The advent of iPods and tablets could have spelled doom for traditional audio companies. "But no matter what the medium is that you get the sound from, as long as we can make it sound better, (consumers) are going to aspire to it," Randall says, "whether they drop a CD in the drawer, tune a radio station, put a piece of vinyl on or grab (music) off the cloud."

WIRELESS HOME SOUND SYSTEM TIPS

When looking for a wireless music system for your home, keep in mind several factors:

Expandability. How many rooms do want to fill and how loud do you want it? If you have a large home, the Sonos and Bose systems can be expanded by putting speakers in multiple rooms (that's also part of Monster and Olive's upcoming plans).

Operating system. Make sure you match your purchase with the music library you have accumulated. If you are an iTunes-only user, it's easier because all the systems are Apple-friendly.
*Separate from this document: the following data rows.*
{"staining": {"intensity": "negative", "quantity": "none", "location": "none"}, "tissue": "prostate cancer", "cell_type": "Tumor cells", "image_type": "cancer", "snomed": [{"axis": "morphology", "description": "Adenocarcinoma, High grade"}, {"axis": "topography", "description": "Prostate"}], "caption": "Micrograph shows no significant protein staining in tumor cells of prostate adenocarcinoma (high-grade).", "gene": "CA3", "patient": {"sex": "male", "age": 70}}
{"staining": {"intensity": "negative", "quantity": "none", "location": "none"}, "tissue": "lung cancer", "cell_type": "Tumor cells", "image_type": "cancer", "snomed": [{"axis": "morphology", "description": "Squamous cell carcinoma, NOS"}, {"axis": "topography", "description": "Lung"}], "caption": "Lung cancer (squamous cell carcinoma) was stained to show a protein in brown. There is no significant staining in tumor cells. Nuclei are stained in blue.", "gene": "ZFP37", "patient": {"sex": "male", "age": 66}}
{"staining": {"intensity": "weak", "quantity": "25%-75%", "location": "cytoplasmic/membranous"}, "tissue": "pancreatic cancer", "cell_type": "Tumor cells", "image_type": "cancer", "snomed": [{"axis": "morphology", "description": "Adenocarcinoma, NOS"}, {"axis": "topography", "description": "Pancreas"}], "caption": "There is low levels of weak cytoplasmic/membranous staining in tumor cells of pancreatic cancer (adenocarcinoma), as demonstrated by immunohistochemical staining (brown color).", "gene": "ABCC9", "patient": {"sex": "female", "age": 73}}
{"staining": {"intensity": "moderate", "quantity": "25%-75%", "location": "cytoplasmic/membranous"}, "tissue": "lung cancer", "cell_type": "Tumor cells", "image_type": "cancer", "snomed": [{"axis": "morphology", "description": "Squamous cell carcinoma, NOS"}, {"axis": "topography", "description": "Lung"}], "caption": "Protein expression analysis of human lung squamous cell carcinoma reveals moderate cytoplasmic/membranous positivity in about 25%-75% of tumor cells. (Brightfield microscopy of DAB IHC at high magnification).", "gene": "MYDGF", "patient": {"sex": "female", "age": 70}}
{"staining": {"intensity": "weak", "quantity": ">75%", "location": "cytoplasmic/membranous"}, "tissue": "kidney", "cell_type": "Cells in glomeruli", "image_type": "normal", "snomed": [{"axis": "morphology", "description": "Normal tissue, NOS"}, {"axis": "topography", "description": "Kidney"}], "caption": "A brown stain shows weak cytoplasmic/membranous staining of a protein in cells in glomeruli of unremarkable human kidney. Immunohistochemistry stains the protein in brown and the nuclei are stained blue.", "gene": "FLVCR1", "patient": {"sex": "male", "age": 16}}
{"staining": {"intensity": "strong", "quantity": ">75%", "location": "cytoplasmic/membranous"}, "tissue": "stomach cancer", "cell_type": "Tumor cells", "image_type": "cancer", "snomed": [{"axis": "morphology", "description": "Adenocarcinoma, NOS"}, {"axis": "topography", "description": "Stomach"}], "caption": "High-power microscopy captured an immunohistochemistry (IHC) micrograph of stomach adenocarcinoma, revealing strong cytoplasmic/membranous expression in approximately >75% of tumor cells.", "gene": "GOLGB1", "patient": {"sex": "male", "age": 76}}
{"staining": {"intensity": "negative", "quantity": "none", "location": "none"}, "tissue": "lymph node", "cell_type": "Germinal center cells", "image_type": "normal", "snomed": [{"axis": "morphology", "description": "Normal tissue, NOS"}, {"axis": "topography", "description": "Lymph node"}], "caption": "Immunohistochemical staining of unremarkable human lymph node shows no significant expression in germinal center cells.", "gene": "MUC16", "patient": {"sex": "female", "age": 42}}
But if your music is on a BlackBerry, for instance, you may want to look at individual Bluetooth-based speakers from makers such as Bose and Beats.

Format choice. All the systems will handle your MP3, but if you save music in higher resolution formats such as Apple Lossless and FLAC (Free Lossless Audio Codec), you might want to stick to the Sonos system which supports such formats.

Crowd size. If you have multiple listeners who want to make their own musical selections in one room while someone else is listening to something else in another room, that's something the Sonos currently provides. Each member of the family can control what's playing on their own device. The systems from Monster and Olive plan similar features.

Sound quality. Try to listen before you buy. Everyone's ears are different. Some people may not hear much of a difference between these higher-tech systems and individual Bluetooth speakers. Sonos and Bose players can be found in thousands of retailers; so can Monster's speakers and McIntosh is in 200 or more. And Bose has more than 130 of its own stores.